[Opening INPUT DATA section]

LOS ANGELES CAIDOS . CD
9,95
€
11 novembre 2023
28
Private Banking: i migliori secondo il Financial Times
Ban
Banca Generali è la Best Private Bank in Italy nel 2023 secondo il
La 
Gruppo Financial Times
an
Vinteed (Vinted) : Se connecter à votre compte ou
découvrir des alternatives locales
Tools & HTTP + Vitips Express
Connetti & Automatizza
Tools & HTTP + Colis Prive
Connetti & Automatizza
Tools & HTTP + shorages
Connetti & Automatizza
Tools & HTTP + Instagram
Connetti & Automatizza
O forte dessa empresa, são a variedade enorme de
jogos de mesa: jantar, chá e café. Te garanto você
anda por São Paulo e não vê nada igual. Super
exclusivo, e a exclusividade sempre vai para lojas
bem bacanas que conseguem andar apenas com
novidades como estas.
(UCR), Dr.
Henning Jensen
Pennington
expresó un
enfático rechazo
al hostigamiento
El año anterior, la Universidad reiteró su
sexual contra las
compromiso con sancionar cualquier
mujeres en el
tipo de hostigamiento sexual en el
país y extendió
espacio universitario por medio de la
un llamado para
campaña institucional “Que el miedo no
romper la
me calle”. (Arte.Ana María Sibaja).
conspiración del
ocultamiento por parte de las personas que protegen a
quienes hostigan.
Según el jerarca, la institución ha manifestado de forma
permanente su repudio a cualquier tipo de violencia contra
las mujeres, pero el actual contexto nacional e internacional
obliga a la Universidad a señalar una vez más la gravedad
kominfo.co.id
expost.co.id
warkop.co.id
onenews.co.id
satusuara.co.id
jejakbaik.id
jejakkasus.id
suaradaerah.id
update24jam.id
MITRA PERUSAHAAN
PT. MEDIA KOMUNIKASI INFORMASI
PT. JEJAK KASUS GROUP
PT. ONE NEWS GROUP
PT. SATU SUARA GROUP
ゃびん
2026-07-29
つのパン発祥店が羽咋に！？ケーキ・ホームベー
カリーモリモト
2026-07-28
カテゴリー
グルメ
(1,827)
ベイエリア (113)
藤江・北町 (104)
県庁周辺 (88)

[Closing INPUT DATA section]

_EXERCISE_: Each record is to be given again in full, exactly as it reads.

_OUTPUT OF THE EXERCISE_:
LOS ANGELES CAIDOS . CD
9,95
€
11 novembre 2023
28
Private Banking: i migliori secondo il Financial Times
Ban
Banca Generali è la Best Private Bank in Italy nel 2023 secondo il
La 
Gruppo Financial Times
an
Vinteed (Vinted) : Se connecter à votre compte ou
découvrir des alternatives locales
Tools & HTTP + Vitips Express
Connetti & Automatizza
Tools & HTTP + Colis Prive
Connetti & Automatizza
Tools & HTTP + shorages
Connetti & Automatizza
Tools & HTTP + Instagram
Connetti & Automatizza
O forte dessa empresa, são a variedade enorme de
jogos de mesa: jantar, chá e café. Te garanto você
anda por São Paulo e não vê nada igual. Super
exclusivo, e a exclusividade sempre vai para lojas
bem bacanas que conseguem andar apenas com
novidades como estas.
(UCR), Dr.
Henning Jensen
Pennington
expresó un
enfático rechazo
al hostigamiento
El año anterior, la Universidad reiteró su
sexual contra las
compromiso con sancionar cualquier
mujeres en el
tipo de hostigamiento sexual en el
país y extendió
espacio universitario por medio de la
un llamado para
campaña institucional “Que el miedo no
romper la
me calle”. (Arte.Ana María Sibaja).
conspiración del
ocultamiento por parte de las personas que protegen a
quienes hostigan.
Según el jerarca, la institución ha manifestado de forma
permanente su repudio a cualquier tipo de violencia contra
las mujeres, pero el actual contexto nacional e internacional
obliga a la Universidad a señalar una vez más la gravedad
kominfo.co.id
expost.co.id
warkop.co.id
onenews.co.id
satusuara.co.id
jejakbaik.id
jejakkasus.id
suaradaerah.id
update24jam.id
MITRA PERUSAHAAN
PT. MEDIA KOMUNIKASI INFORMASI
PT. JEJAK KASUS GROUP
PT. ONE NEWS GROUP
PT. SATU SUARA GROUP
ゃびん
2026-07-29
つのパン発祥店が羽咋に！？ケーキ・ホームベー
カリーモリモト
2026-07-28
カテゴリー
グルメ
(1,827)
ベイエリア (113)
藤江・北町 (104)
県庁周辺 (88)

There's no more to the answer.